Job item: Lay out every line of text in the records below as a single numbered list, omitting blank lines and leaving out the pictures.

Available data:
· · · · · · ·
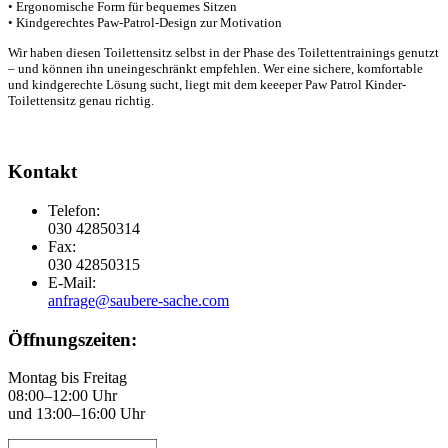
• Ergonomische Form für bequemes Sitzen
• Kindgerechtes Paw-Patrol-Design zur Motivation
Wir haben diesen Toilettensitz selbst in der Phase des Toilettentrainings genutzt
– und können ihn uneingeschränkt empfehlen. Wer eine sichere, komfortable
und kindgerechte Lösung sucht, liegt mit dem keeeper Paw Patrol Kinder-
Toilettensitz genau richtig.
Kontakt
Telefon:
030 42850314
Fax:
030 42850315
E-Mail:
anfrage@saubere-sache.com
Öffnungszeiten:
Montag bis Freitag
08:00–12:00 Uhr
und 13:00–16:00 Uhr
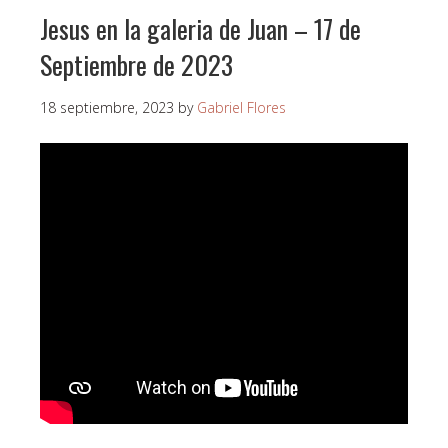
Jesus en la galeria de Juan – 17 de
Septiembre de 2023
18 septiembre, 2023
by
Gabriel Flores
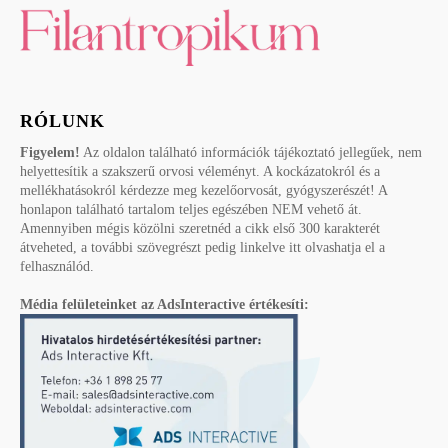
RÓLUNK
Figyelem!
Az oldalon található információk tájékoztató jellegűek, nem
helyettesítik a szakszerű orvosi véleményt. A kockázatokról és a
mellékhatásokról kérdezze meg kezelőorvosát, gyógyszerészét! A
honlapon található tartalom teljes egészében NEM vehető át.
Amennyiben mégis közölni szeretnéd a cikk első 300 karakterét
átveheted, a további szövegrészt pedig linkelve itt olvashatja el a
felhasználód.
Média felületeinket az AdsInteractive értékesíti:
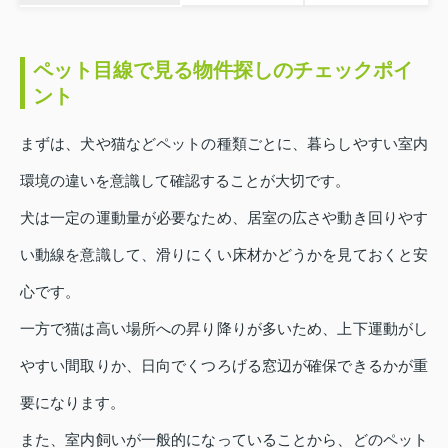
ペット目線で見る物件探しのチェックポイ
ント
まずは、犬や猫などペットの種類ごとに、暮らしやすい室内
環境の違いを意識して確認することが大切です。
犬は一定の運動量が必要なため、居室の広さや動き回りやす
い動線を意識して、滑りにくい床材かどうかを見ておくと安
心です。
一方で猫は高い場所への昇り降りが多いため、上下運動がし
やすい間取りか、日向でくつろげる窓辺が確保できるかが重
要になります。
また、室内飼いが一般的になっていることから、どのペット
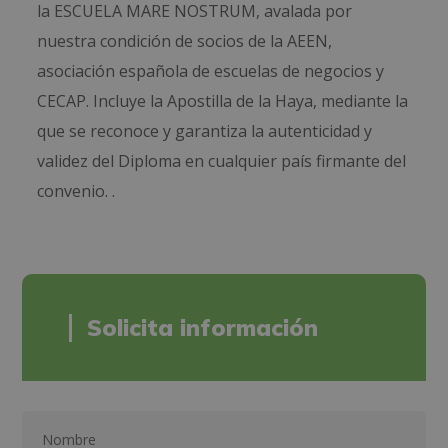
la ESCUELA MARE NOSTRUM, avalada por
nuestra condición de socios de la AEEN,
asociación española de escuelas de negocios y
CECAP. Incluye la Apostilla de la Haya, mediante la
que se reconoce y garantiza la autenticidad y
validez del Diploma en cualquier país firmante del
convenio. .
Solicita información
· · · · · · ·
Answer for the task:
1. • Ergonomische Form für bequemes Sitzen
2. • Kindgerechtes Paw-Patrol-Design zur Motivation
3. Wir haben diesen Toilettensitz selbst in der Phase des Toilettentrainings genutzt
4. – und können ihn uneingeschränkt empfehlen. Wer eine sichere, komfortable
5. und kindgerechte Lösung sucht, liegt mit dem keeeper Paw Patrol Kinder-
6. Toilettensitz genau richtig.
7. Kontakt
8. Telefon:
9. 030 42850314
10. Fax:
11. 030 42850315
12. E-Mail:
13. anfrage@saubere-sache.com
14. Öffnungszeiten:
15. Montag bis Freitag
16. 08:00–12:00 Uhr
17. und 13:00–16:00 Uhr
18. Jesus en la galeria de Juan – 17 de
19. Septiembre de 2023
20. 18 septiembre, 2023
21. by
22. Gabriel Flores
23. RÓLUNK
24. Figyelem!
25. Az oldalon található információk tájékoztató jellegűek, nem
26. helyettesítik a szakszerű orvosi véleményt. A kockázatokról és a
27. mellékhatásokról kérdezze meg kezelőorvosát, gyógyszerészét! A
28. honlapon található tartalom teljes egészében NEM vehető át.
29. Amennyiben mégis közölni szeretnéd a cikk első 300 karakterét
30. átveheted, a további szövegrészt pedig linkelve itt olvashatja el a
31. felhasználód.
32. Média felületeinket az AdsInteractive értékesíti:
33. ペット目線で見る物件探しのチェックポイ
34. ント
35. まずは、犬や猫などペットの種類ごとに、暮らしやすい室内
36. 環境の違いを意識して確認することが大切です。
37. 犬は一定の運動量が必要なため、居室の広さや動き回りやす
38. い動線を意識して、滑りにくい床材かどうかを見ておくと安
39. 心です。
40. 一方で猫は高い場所への昇り降りが多いため、上下運動がし
41. やすい間取りか、日向でくつろげる窓辺が確保できるかが重
42. 要になります。
43. また、室内飼いが一般的になっていることから、どのペット
44. la ESCUELA MARE NOSTRUM, avalada por
45. nuestra condición de socios de la AEEN,
46. asociación española de escuelas de negocios y
47. CECAP. Incluye la Apostilla de la Haya, mediante la
48. que se reconoce y garantiza la autenticidad y
49. validez del Diploma en cualquier país firmante del
50. convenio. .
51. Solicita información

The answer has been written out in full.